About this exercise: Check every line of the material below, and show those that contain "biên".

Supplied material:
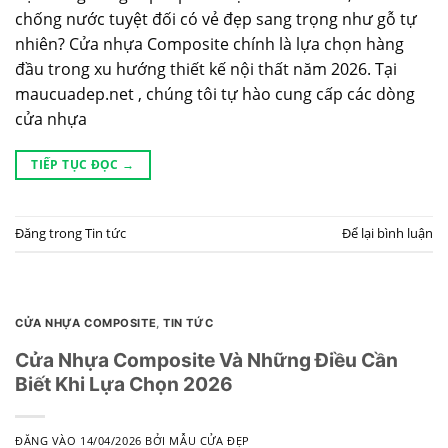
chống nước tuyệt đối có vẻ đẹp sang trọng như gỗ tự
nhiên? Cửa nhựa Composite chính là lựa chọn hàng
đầu trong xu hướng thiết kế nội thất năm 2026. Tại
maucuadep.net , chúng tôi tự hào cung cấp các dòng
cửa nhựa
TIẾP TỤC ĐỌC
→
Đăng trong
Tin tức
Để lại bình luận
CỬA NHỰA COMPOSITE
,
TIN TỨC
Cửa Nhựa Composite Và Những Điều Cần
Biết Khi Lựa Chọn 2026
ĐĂNG VÀO
14/04/2026
BỞI
MẪU CỬA ĐẸP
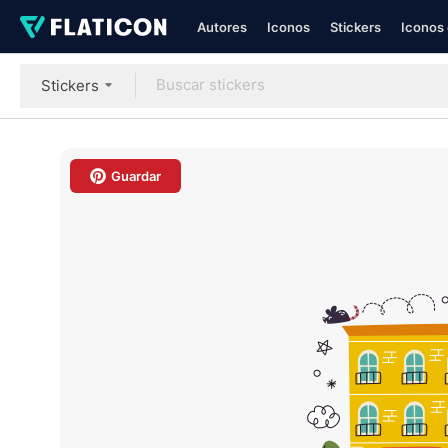
Autores
Iconos
Stickers
Iconos 
Stickers
Guardar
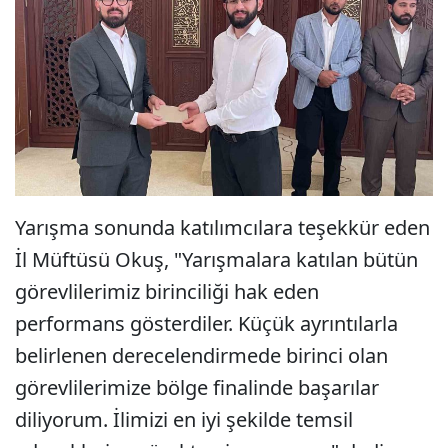
Yarışma sonunda katılımcılara teşekkür eden
İl Müftüsü Okuş, "Yarışmalara katılan bütün
görevlilerimiz birinciliği hak eden
performans gösterdiler. Küçük ayrıntılarla
belirlenen derecelendirmede birinci olan
görevlilerimize bölge finalinde başarılar
diliyorum. İlimizi en iyi şekilde temsil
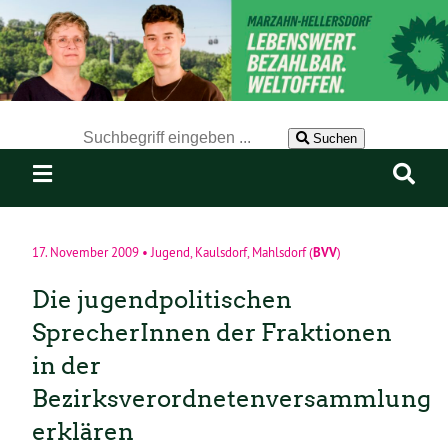
Der Suchbegriff nach dem die Website durchsucht werden soll.
Suchen
BVV
17. November 2009
•
Jugend
,
Kaulsdorf
,
Mahlsdorf
(
)
Die jugendpolitischen
SprecherInnen der Fraktionen
in der
Bezirksverordnetenversammlung
erklären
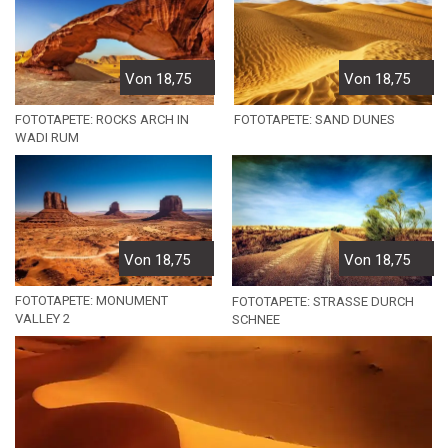
Von 18,75
Von 18,75
FOTOTAPETE: ROCKS ARCH IN
FOTOTAPETE: SAND DUNES
WADI RUM
Von 18,75
Von 18,75
FOTOTAPETE: MONUMENT
FOTOTAPETE: STRASSE DURCH S
VALLEY 2
CHNEE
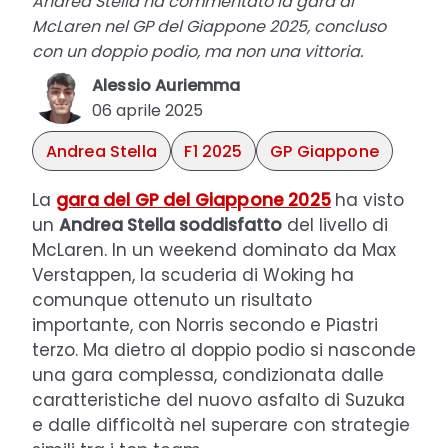
Andrea Stella ha commentato la gara di
McLaren nel GP del Giappone 2025, concluso
con un doppio podio, ma non una vittoria.
Alessio Auriemma
06 aprile 2025
Andrea Stella
F1 2025
GP Giappone
La
gara del GP del Giappone 2025
ha visto
un
Andrea Stella soddisfatto
del livello di
McLaren. In un weekend dominato da Max
Verstappen, la scuderia di Woking ha
comunque ottenuto un risultato
importante, con Norris secondo e Piastri
terzo. Ma dietro al doppio podio si nasconde
una gara complessa, condizionata dalle
caratteristiche del nuovo asfalto di Suzuka
e dalle difficoltà nel superare con strategie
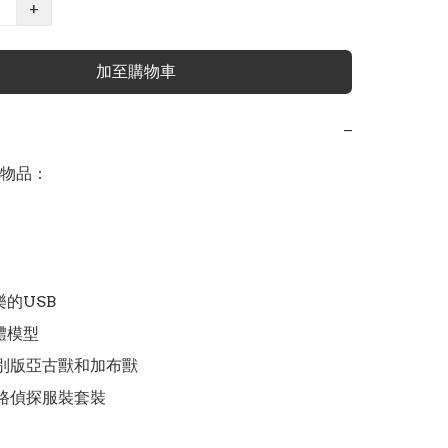
+
加至購物車
−
物品：

的USB

模型

特別版亞古獸和加布獸

網路偵探服裝套裝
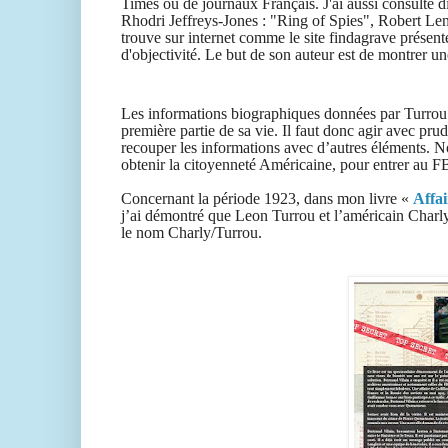
Times ou de journaux Français
. J'ai aussi consulté
Rhodri Jeffreys-Jones : "Ring of Spies", Robert Len
trouve sur internet comme le site findagrave présent
d'objectivité. Le but de son auteur est de montrer u
Les informations biographiques données par Turrou l
première partie de sa vie. Il faut donc agir avec prude
recouper les informations avec d’autres éléments. 
obtenir la citoyenneté Américaine, pour entrer au F
Concernant la période 1923, dans mon livre «
Affai
j’ai démontré que Leon Turrou et l’américain Charly 
le nom Charly/Turrou.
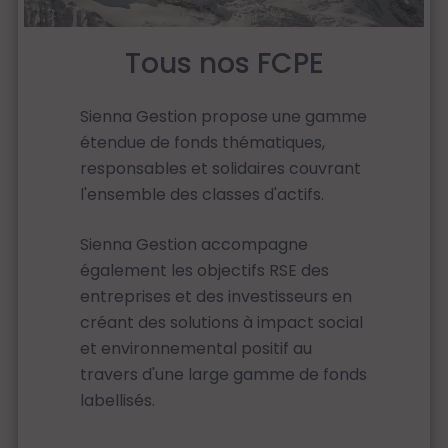
Tous nos FCPE
Sienna Gestion propose une gamme
étendue de fonds thématiques,
responsables et solidaires couvrant
l'ensemble des classes d'actifs.
Sienna Gestion accompagne
également les objectifs RSE des
entreprises et des investisseurs en
créant des solutions à impact social
et environnemental positif au
travers d'une large gamme de fonds
labellisés.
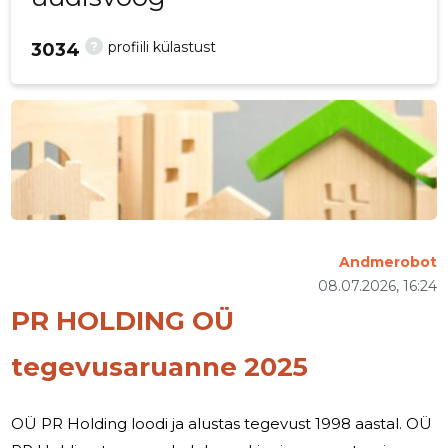
?
profiili külastust
3034
Andmerobot
08.07.2026, 16:24
PR HOLDING OÜ
tegevusaruanne 2025
OÜ PR Holding loodi ja alustas tegevust 1998 aastal. OÜ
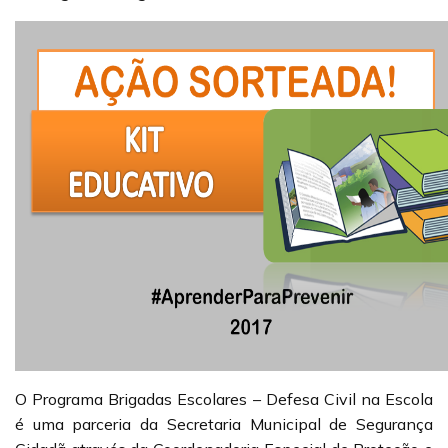
O Programa Brigadas Escolares – Defesa Civil na Escola
é uma parceria da Secretaria Municipal de Segurança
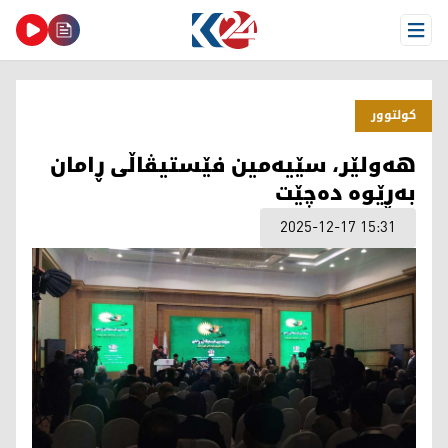
Open Menu
كولتوور
هەولێر، سێیەمین فێستیڤاڵی ڕامان
بەڕێوە دەچێت
2025-12-17 15:31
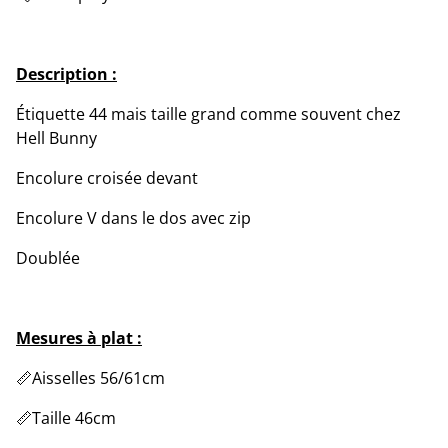
Description :
Étiquette 44 mais taille grand comme souvent chez
Hell Bunny
Encolure croisée devant
Encolure V dans le dos avec zip
Doublée
Mesures à plat :
📏Aisselles 56/61cm
📏Taille 46cm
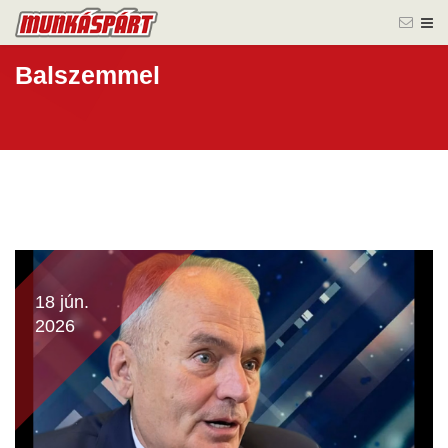
Balszemmel
18 jún.
2026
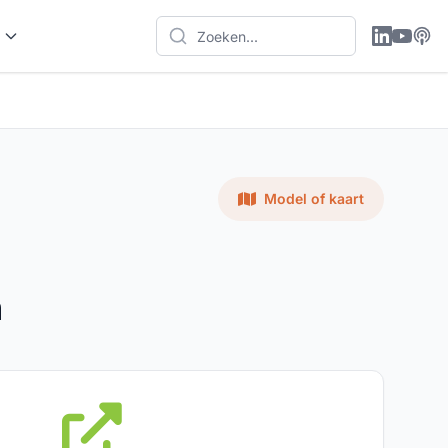
Model of kaart
m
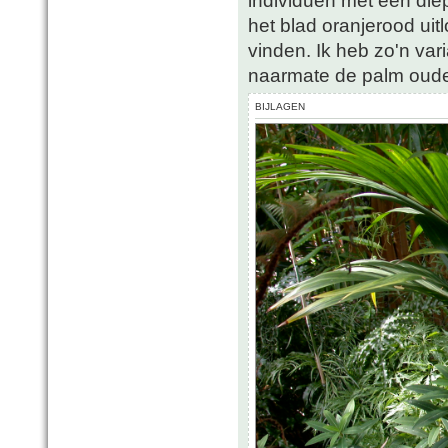
individuen met een diep
het blad oranjerood uit
vinden. Ik heb zo'n var
naarmate de palm oude
BIJLAGEN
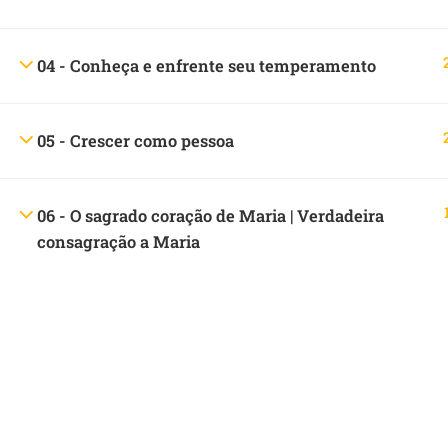
04 - Conheça e enfrente seu temperamento
05 - Crescer como pessoa
06 - O sagrado coração de Maria | Verdadeira
consagração a Maria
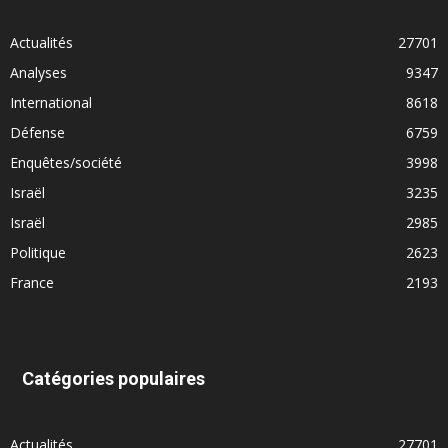
Actualités
27701
Analyses
9347
International
8618
Défense
6759
Enquêtes/société
3998
Israël
3235
Israël
2985
Politique
2623
France
2193
Catégories populaires
Actualités
27701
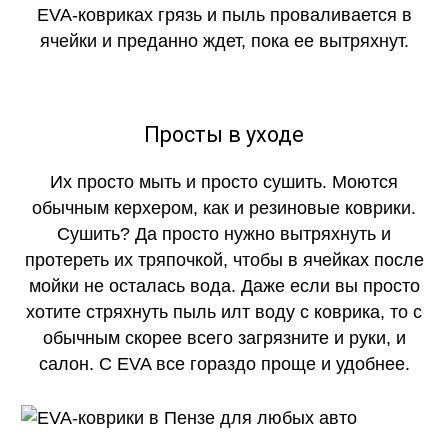
EVA-ковриках грязь и пыль проваливается в
ячейки и преданно ждет, пока ее вытряхнут.
Просты в уходе
Их просто мыть и просто сушить. Моются
обычным керхером, как и резиновые коврики.
Сушить? Да просто нужно вытряхнуть и
протереть их тряпочкой, чтобы в ячейках после
мойки не осталась вода. Даже если вы просто
хотите стряхнуть пыль илт воду с коврика, то с
обычным скорее всего загрязните и руки, и
салон. С EVA все гораздо проще и удобнее.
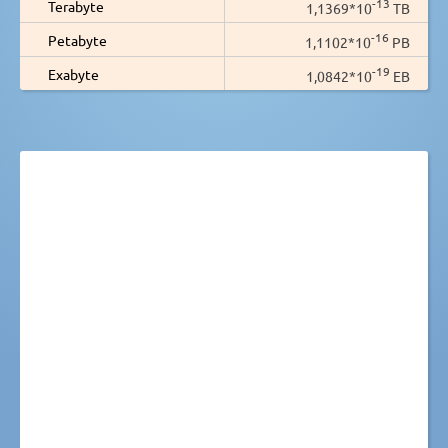
-13
Terabyte
1,1369*10
TB
-16
Petabyte
1,1102*10
PB
-19
Exabyte
1,0842*10
EB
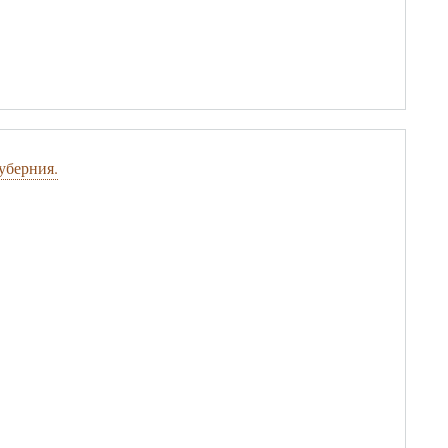
уберния.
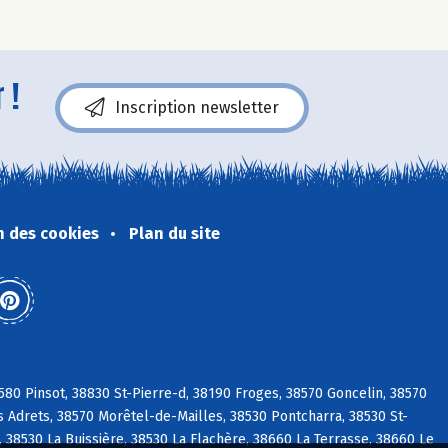
 !
Inscription newsletter
n des cookies
Plan du site
580 Pinsot, 38830 St-Pierre-d, 38190 Froges, 38570 Goncelin, 38570
 Adrets, 38570 Morêtel-de-Mailles, 38530 Pontcharra, 38530 St-
, 38530 La Buissière, 38530 La Flachère, 38660 La Terrasse, 38660 Le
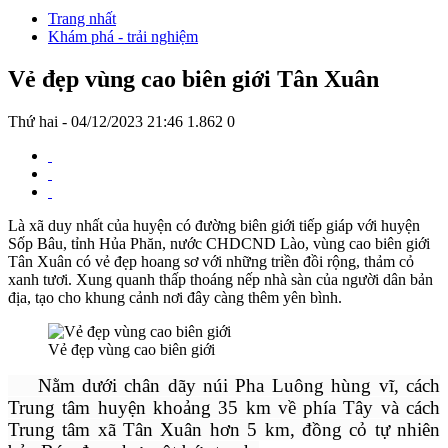
Trang nhất
Khám phá - trải nghiệm
Vẻ đẹp vùng cao biên giới Tân Xuân
Thứ hai - 04/12/2023 21:46
1.862
0
Là xã duy nhất của huyện có đường biên giới tiếp giáp với huyện
Sốp Bâu, tỉnh Hủa Phăn, nước CHDCND Lào, vùng cao biên giới
Tân Xuân có vẻ đẹp hoang sơ với những triền đồi rộng, thảm cỏ
xanh tươi. Xung quanh thấp thoáng nếp nhà sàn của người dân bản
địa, tạo cho khung cảnh nơi đây càng thêm yên bình.
Vẻ đẹp vùng cao biên giới
Nằm dưới chân dãy núi Pha Luông hùng vĩ, cách
Trung tâm huyện khoảng 35 km về phía Tây và cách
Trung tâm xã Tân Xuân hơn 5 km, đồng cỏ tự nhiên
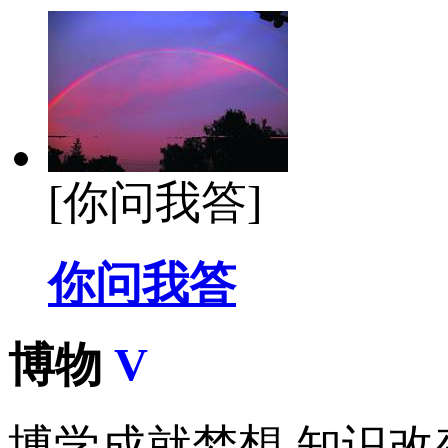
[你问我答]
你问我答
博物
V
博学成就梦想 知识改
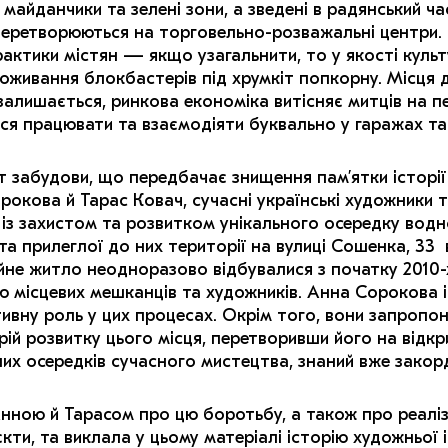
майданчики та зелені зони, а зведені в радянський ча
перетворюються на торговельно-розважальні центри.
актики містян — якщо узагальнити, то у якості куль
оживання блокбастерів під хрумкіт попкорну. Місця 
 залишається, ринкова економіка витісняє митців на 
ся працювати та взаємодіяти буквально у гаражах та 
 забудови, що передбачає знищення пам’ятки історії
окова й Тарас Ковач, сучасні українські художники та
а із захистом та розвитком унікального осередку вод
а прилеглої до них території на вулиці Сошенка, 33 в
йне житло неодноразово відбувалися з початку 2010-х
ою місцевих мешканців та художників. Анна Сорокова і
ативну роль у цих процесах. Окрім того, вони запропо
ій розвитку цього місця, перетворивши його на відкр
их осередків сучасного мистецтва, знаний вже зако
Анною й Тарасом про цю боротьбу, а також про реаліз
ти, та виклала у цьому матеріалі історію художньої і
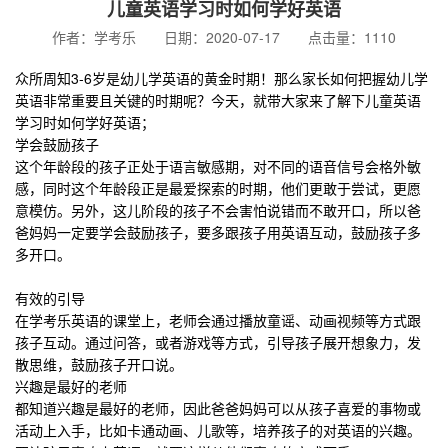
儿童英语学习时如何学好英语
作者：学考乐 日期：2020-07-17 点击量：1110
众所周知3-6岁是幼儿学英语的黄金时期！那么家长如何把握幼儿学
英语非常重要且关键的时期呢？今天，就带大家来了解下儿童英语
学习时如何学好英语；
学会鼓励孩子
这个年龄段的孩子正处于语言敏感期，对不同的语音信号会格外敏
感，同时这个年龄段正是最爱探索的时期，他们更敢于尝试，更愿
意模仿。另外，这儿阶段的孩子不会害怕说错而不敢开口，所以爸
爸妈妈一定要学会鼓励孩子，要多跟孩子用英语互动，鼓励孩子多
多开口。
有效的引导
在学考乐英语的课堂上，老师会通过播放童谣、动画视频等方式跟
孩子互动。通过问答，或者游戏等方式，引导孩子展开想象力，发
散思维，鼓励孩子开口说。
兴趣是最好的老师
都知道兴趣是最好的老师，因此爸爸妈妈可以从孩子喜爱的事物或
活动上入手，比如卡通动画、儿歌等，培养孩子的对英语的兴趣。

Written solution:
Vẻ đẹp vùng cao biên giới Tân Xuân
Là xã duy nhất của huyện có đường biên giới tiếp giáp với huyện
Sốp Bâu, tỉnh Hủa Phăn, nước CHDCND Lào, vùng cao biên giới
Vẻ đẹp vùng cao biên giới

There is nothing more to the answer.